Люся с некоторым недоумением взглянула на Митю.
Он взял ее за руку, и они плечом к плечу вышли из комнаты, аккуратно прикрыв за собой дверь.
Так в моем доме поселилась Люся, и у меня просто не стало дома. Она работала в каком-то НИИ - кажется" педагогики, - но на работу ходила нечасто, раза два в неделю, часа на три-четыре, не больше. То ли у них у всех таким был режим, то ли она его для себя выбила и все привыкли - не знаю, но ее откровенное, вызывающее безделье сводило меня с ума. Невозможно, когда молодая здоровая женщина вот так ничего не делает! Это просто невыносимо видеть, и я старалась не видеть.
Утром я уходила до их пробуждения. Люся спала всласть, а вместе с ней стал спать до полудня и Митя.

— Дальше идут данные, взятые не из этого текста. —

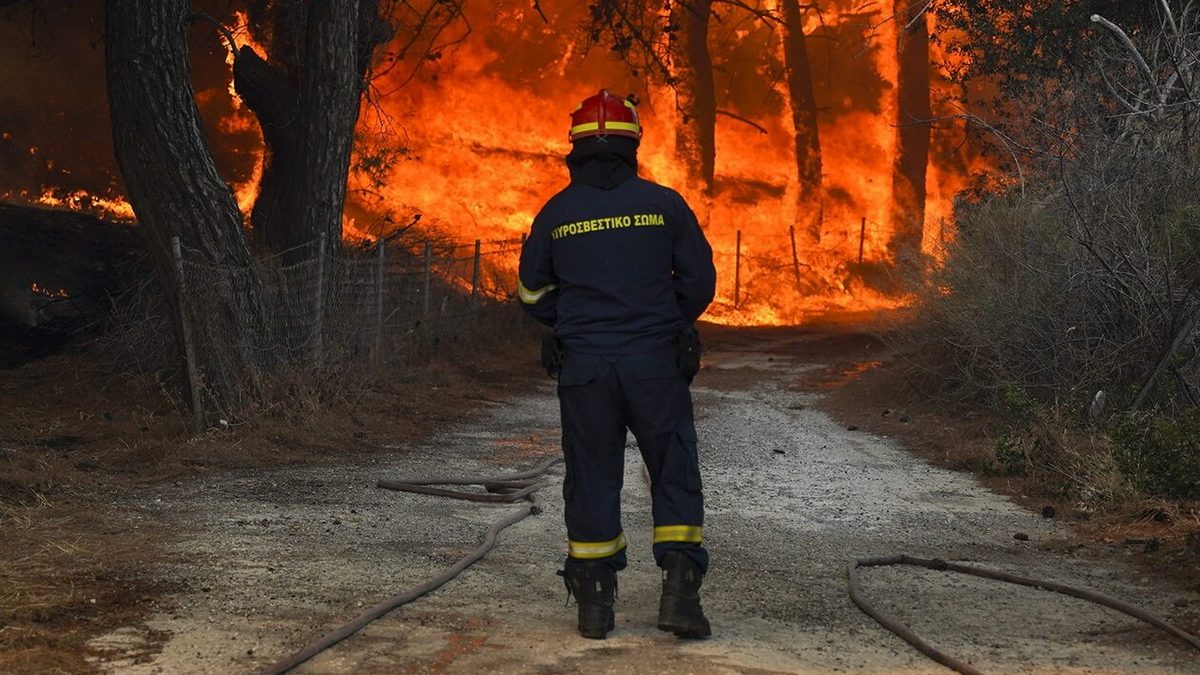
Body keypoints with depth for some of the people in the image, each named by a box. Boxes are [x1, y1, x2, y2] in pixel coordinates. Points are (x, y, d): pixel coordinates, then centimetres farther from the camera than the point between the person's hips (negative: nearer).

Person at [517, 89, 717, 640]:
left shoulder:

В выходные я успевала наработаться и устать, пока они встанут, в будни же пыталась Митю будить:
- Вставай, пора в институт.
- У нас только две пары, - стонал из-за двери Митя.
- Ну и что? - терялась я, но на этот вопрос мне даже не отвечали, справедливо полагая его риторическим. А скорее всего они уже снова спали с молодой энергией, от души.
- Но тебя выгонят из института! - отчаянно восклицала я. Это был последний мой аргумент.
- Не выгонят, - беспечно откликался Митя.
Потом стали поступать указания - все через него, через Митю.
- Мам, не включай, пожалуйста, радио, нам мешает... Зачем ты ходишь по комнате в сапогах? Ты стучишь каблуками!.. Почему тебе так рано звонят?
Неужели трудно позвонить на работу?
А ведь это звонил Вадим.
- Ташенька, с добрым утром.
И еще что-нибудь ласковое, ободряющее, взамен свидания: встречаться нам стало негде. Теперь я должна была отказаться и от утренних его звонков.
- Чего это ты шепчешь?
- Ребята спят.
Он понял.
Так. Это значит, с жизнью личной, которую наши записные остряки не без оснований прозвали "лишняя жизнь". Что же до моей бесценной архитектуры, то вся она сосредоточилась теперь в Моспроекте - бестолковом, суматошном здании, на втором этаже, где не за страх, а за совесть (и уж конечно, не за зарплату) вкалывала наша группа. Сначала, правда, я побарахталась по-прежнему брала чертежи на дом, особенно перед сдачей проекта, но работать даже в моей комнате было почти невозможно: телевизор в кухне не выключался. Когда бы я ни пришла, Митя с Люсей сидели рядышком на кушетке и с удовольствием смотрели все подряд - от начала и до конца. Мойка была завалена грязными тарелками, на столе громоздились чашки и чайнички - мал мала меньше: Люся любила посуду. Тут же валялись ложки и вилки, лежал надкусанный черствый батон, в масле торчал нож с длинной деревянной ручкой. В этом хаосе мне, конечно, не было места, да и не терпела я хаоса в кухне.